井上 良太 (20) ②
「『股関節の運動を観察します、お礼もありますので連絡ください』だってよ、やったじゃん、これ行こうかな」俺も佐々もお礼という言葉に大変興味を持ち、紙の下に書いてある研究室の連絡先を確認した。
「股関節ってことは、まてよ、木村先生?」俺は先生と仲良くなるタイプではないのでうろ覚えであるが、佐々は違う。「股関節といえばキムラッチだな、さ!連絡、連絡!」ノリノリでスマホを構えていたが、紙に書かれていた日付を見て佐々はがっかりした。

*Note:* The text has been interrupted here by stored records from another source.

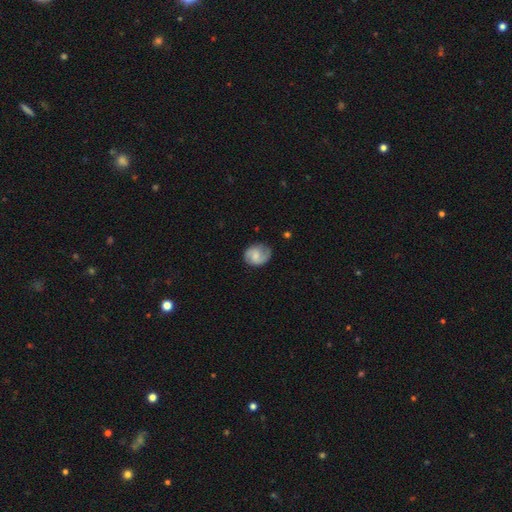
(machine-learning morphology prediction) Overall: featured or disk (61%; smooth 32%). Edge-on disk: no (98%). Bar: no (46%; weak 45%). Spiral arms: yes (93%). Spiral arm count: 2 (80%). Spiral winding: medium (47%; tight 28%). Bulge size: small (39%; moderate 34%). Merging: none (74%).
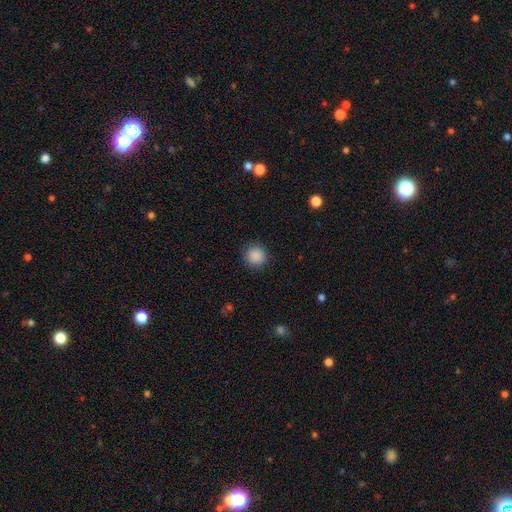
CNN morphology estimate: The model was most divided on "smooth or featured": smooth: 88%, star or artifact: 9%, featured or disk: 3%. More confident: how rounded — round (94%); merging — none (90%).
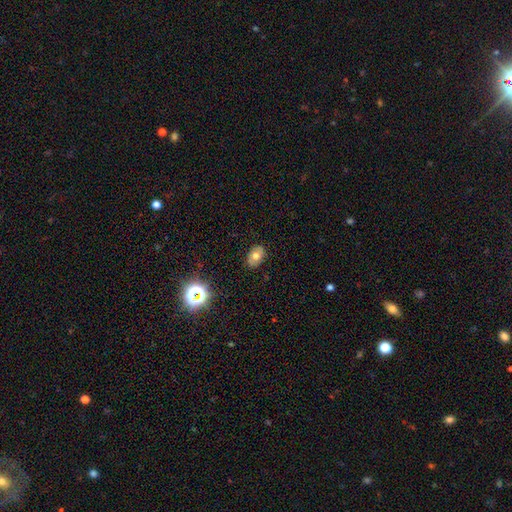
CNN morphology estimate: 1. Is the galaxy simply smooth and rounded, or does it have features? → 65% smooth, 23% featured or disk, 13% star or artifact.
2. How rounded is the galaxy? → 80% in between, 18% round, 1% cigar-shaped.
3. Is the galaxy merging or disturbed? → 85% none, 11% minor disturbance, 3% major disturbance, 1% merger.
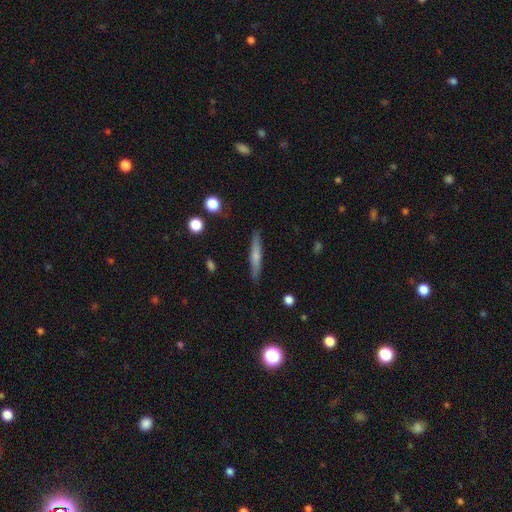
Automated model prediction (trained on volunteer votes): smooth 53%, featured or disk 41%, star or artifact 6%. Down the decision tree: how rounded — cigar-shaped (93%); merging — none (88%).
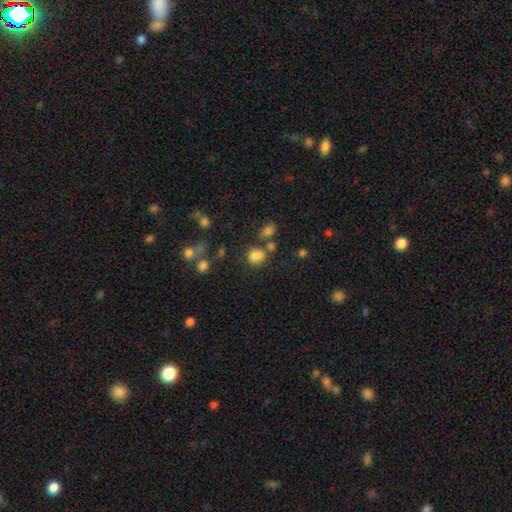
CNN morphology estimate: This is likely a smooth galaxy (78%). How rounded: possibly round (58%). Merging: possibly none (54%).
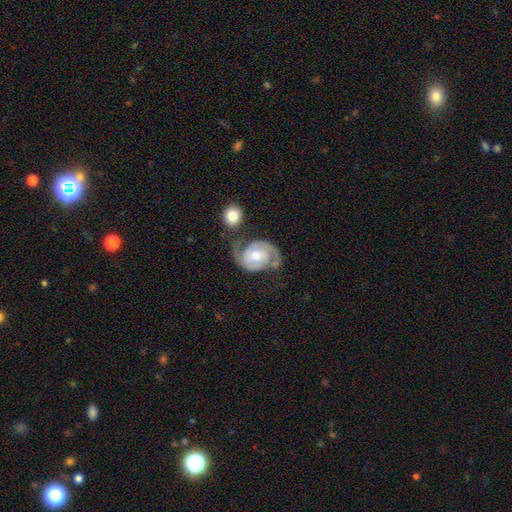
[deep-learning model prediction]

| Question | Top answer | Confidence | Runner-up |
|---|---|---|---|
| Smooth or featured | featured or disk | 87% | smooth (9%) |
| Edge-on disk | no | 98% | yes (2%) |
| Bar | no | 55% | weak (35%) |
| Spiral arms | yes | 96% | no (4%) |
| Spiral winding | medium | 50% | tight (33%) |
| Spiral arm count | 2 | 91% | can't tell (3%) |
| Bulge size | moderate | 66% | small (21%) |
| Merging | none | 57% | minor disturbance (20%) |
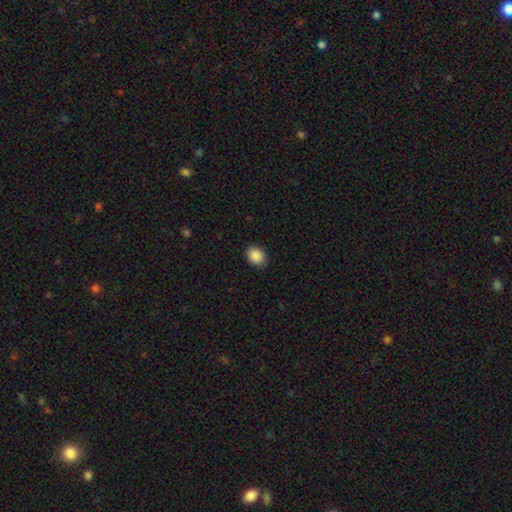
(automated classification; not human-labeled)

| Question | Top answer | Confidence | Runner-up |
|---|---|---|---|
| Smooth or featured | smooth | 89% | star or artifact (8%) |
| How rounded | in between | 57% | round (42%) |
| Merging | none | 88% | minor disturbance (9%) |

「これ、火曜じゃん!俺毎週バイト入れてるよー、行けないじゃんか」ちぇー
という顔をした。だがしかし「俺は、行けるな」そうだ、俺はバイト火曜は外していた。お金に困っていた僕は佐々が居ようが居まいが、お礼目当てに行くぞと決心した、そう俺は金がない!スマホを取り出し、書かれていた連絡先にメールを送信した。
「お礼、俺にも分けろよー」佐々がヘラヘラしながら言ってくる。「ぜったいやらん、さ、自習室行くぞ」こうして自習室へ行き、俺たちは課題を済ませた。
「はー、つっかれたなあー!」佐々は大きな伸びをした。お前はいつも声がでかいよな。時間を確認するためにスマホの画面に目をやると、メールがきていることに気がついた。
「『よろしければ研究室におりますので、顔合わせをしましょう、研究室は…』、北棟か。なあ佐々、連絡きてたからちょっと行ってみる」
「おう、良さそうだったら俺を呼べよー」はいはい、と適当に返し、俺はジャっと手を挙げ、自習室を出た。